Phae stared at him in confusion. “This world? What do you mean?”
Tyrus joined his fingers together and leaned his forearms on his knees. “There is an unseen world that we share. It is called Mirrowen. When one is calm and quiet, you can hear the whispers from Mirrowen. These are spirits, unseen to mortal eyes. Sometimes they appear to us in the form of animals, insects, or other woodland creatures. Only the Druidecht can hear them. The talismans they wear—that is the way they commune with the spirits. You are partly a spirit creature yourself, Phae. You are Dryad-born. You were also born with the fireblood, which you inherited from me. My goal, child, is to bring you into the Scourgelands so that you may bind with a tree there and re-learn the secrets of the Plague that have been lost for thousands of years.” He leaned even closer. “I do not have the power to stop the Plague. But you do.”
Phae shivered uncontrollably. Her heart raced with fear and panic. “But if I bond with a tree in the Scourgelands, will I be trapped there for the rest of my life? You said the bond is with a specific tree. That land is dangerous and evil.” She felt the panic begin to surge inside her. She wanted to run for the ladder and flee out the trapdoor.
Tyrus nodded, his expression stiffening. She could sense he was very good at controlling his emotions, of hardening himself for unpleasant realities. “I cannot withhold the truth from you, child. Yes, you could be trapped there. But it is my understanding that the Dryads dwell primarily in Mirrowen. It is a place of peace and great beauty. They only come to the mortal world when someone approaches their tree. They are the guardians of the portals to Mirrowen. Phae, you must understand this. The process of bonding to a tree grants the Dryad immortality.”

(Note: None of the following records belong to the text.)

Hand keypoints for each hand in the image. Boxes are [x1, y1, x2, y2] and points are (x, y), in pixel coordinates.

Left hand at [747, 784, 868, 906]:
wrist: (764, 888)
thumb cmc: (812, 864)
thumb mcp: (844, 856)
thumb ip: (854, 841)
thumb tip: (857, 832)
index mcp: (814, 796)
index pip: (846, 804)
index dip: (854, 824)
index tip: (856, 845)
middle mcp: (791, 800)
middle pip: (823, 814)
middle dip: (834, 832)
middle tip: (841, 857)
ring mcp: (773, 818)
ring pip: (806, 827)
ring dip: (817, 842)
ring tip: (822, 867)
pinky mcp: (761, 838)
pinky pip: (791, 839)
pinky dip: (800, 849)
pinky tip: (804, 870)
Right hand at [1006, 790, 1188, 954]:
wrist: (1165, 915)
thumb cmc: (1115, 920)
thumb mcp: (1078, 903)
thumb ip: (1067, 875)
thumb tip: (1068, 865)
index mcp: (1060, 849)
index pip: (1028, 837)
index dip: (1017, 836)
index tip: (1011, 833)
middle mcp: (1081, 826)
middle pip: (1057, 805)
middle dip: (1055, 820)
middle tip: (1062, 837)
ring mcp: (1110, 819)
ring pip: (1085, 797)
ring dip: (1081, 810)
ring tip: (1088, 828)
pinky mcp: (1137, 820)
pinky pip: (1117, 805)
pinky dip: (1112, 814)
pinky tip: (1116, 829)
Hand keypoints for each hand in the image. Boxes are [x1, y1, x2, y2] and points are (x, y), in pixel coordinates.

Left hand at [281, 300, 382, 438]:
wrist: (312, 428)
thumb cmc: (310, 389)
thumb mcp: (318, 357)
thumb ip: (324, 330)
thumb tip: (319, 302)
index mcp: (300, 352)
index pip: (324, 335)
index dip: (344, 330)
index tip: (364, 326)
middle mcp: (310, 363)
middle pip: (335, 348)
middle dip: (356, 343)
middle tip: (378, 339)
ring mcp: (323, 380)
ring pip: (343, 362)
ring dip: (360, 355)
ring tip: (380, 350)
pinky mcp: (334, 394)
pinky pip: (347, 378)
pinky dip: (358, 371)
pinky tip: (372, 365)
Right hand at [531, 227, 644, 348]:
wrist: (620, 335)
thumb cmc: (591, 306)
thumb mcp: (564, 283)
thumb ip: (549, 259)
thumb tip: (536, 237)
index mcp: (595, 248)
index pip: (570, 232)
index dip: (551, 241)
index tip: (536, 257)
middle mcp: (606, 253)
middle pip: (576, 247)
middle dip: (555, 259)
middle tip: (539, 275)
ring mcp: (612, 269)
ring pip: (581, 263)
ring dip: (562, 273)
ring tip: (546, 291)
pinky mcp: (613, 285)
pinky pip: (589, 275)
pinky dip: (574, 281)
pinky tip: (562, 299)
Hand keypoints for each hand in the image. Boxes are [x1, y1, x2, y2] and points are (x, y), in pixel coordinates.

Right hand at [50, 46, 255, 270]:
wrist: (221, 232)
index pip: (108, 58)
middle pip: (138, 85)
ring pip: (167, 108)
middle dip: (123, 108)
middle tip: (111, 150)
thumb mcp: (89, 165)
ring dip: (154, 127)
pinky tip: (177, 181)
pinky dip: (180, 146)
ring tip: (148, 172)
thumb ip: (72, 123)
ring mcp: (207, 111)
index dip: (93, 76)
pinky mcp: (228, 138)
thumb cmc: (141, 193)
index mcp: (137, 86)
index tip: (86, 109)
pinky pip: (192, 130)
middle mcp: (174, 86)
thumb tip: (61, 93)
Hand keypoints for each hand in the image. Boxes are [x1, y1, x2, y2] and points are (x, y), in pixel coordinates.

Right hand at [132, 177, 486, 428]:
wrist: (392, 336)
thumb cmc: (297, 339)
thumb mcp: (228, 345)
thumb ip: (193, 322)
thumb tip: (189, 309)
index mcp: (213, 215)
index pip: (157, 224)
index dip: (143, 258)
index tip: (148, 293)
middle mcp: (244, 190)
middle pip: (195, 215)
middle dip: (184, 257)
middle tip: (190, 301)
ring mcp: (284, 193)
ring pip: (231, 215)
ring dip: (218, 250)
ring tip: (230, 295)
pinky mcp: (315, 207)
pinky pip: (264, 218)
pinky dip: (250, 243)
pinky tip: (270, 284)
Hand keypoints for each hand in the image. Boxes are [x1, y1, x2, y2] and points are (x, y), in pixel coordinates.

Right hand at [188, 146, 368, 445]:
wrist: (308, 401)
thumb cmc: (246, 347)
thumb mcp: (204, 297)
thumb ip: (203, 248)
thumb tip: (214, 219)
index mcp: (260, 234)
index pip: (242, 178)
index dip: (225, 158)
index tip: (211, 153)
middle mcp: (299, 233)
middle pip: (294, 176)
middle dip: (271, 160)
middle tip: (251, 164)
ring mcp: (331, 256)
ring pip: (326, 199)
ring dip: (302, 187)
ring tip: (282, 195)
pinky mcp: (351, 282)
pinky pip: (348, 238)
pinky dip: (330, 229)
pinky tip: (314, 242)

He looked at her imploringly. “I know what I am asking of you isn’t fair. I imagine it is not your wish to be separated from Stonehollow and those you consider family. If there was another possible way to end the Plague, I would gladly take it. But all the evidence points to this. Something happened to the Dryads of the Scourgelands centuries ago. They are feared by their sisters. They are as ancient as the world. They have the knowledge that we need. They may be unwilling to give it to you without an oath to replace them. You can set one of them free by agreeing to take her place. A Dryad is not expected to remain bonded to a tree for all eternity. Only until their charge is fulfilled and they have given birth to a child to replace her.”
Phae’s mind whirled with confusion. She pressed her hands against the side of her head. She found herself gasping for breath. “How do I know,” she asked in a quavering voice, “that you are even telling me the truth?”
Tyrus leaned forward. “What would convince you?”
Phae shook her head, trying to sort out her scrambled thoughts. “This is almost too much to believe,” she said. “Yet, I know from my experience that some of it is true. I do have the ability to steal memories. I do have the fireblood. I feel that same power in you, strangely. When I was fleeing from…the Kishion, I came upon a Dryad tree in the woods. It felt…safe to me. A Druidecht was there.”
Tyrus’s eyes bulged with surprise. “Amazing.”
She went on, her heart revolting at the memory. “He said that he was married to a Dryad. She was so young, but he was old and so…gray.” Her face screwed up in distaste.
“Did she have a bracelet around her ankle?” Tyrus asked pointedly.
Phae thought a moment. “She did.”
“He was her husband then. Your mother wears one. It is fashioned in the shape of a serpent. It is coiled around the ankle. She is his wife.”
Phae looked at him in disgust. “She is sixteen?”
He shook his head. “The Druidecht is a lad compared to her. Dryads are often hundreds of years old, Phae. She is immortal and wiser than any youth. You must understand that time is very different in Mirrowen than it is here. What happened in the Scourgelands must have happened thousands of years ago. There are no records of it surviving. Believe me, I have inquired of the head Archivist of Kenatos, and he has read more than any other man. Not even rumors or legends. Nothing. It is deliberately so. To the Dryads of the Scourgelands, it may feel like it happened a fortnight ago. There is no sense of time. A husband is a fleeting thing to them.”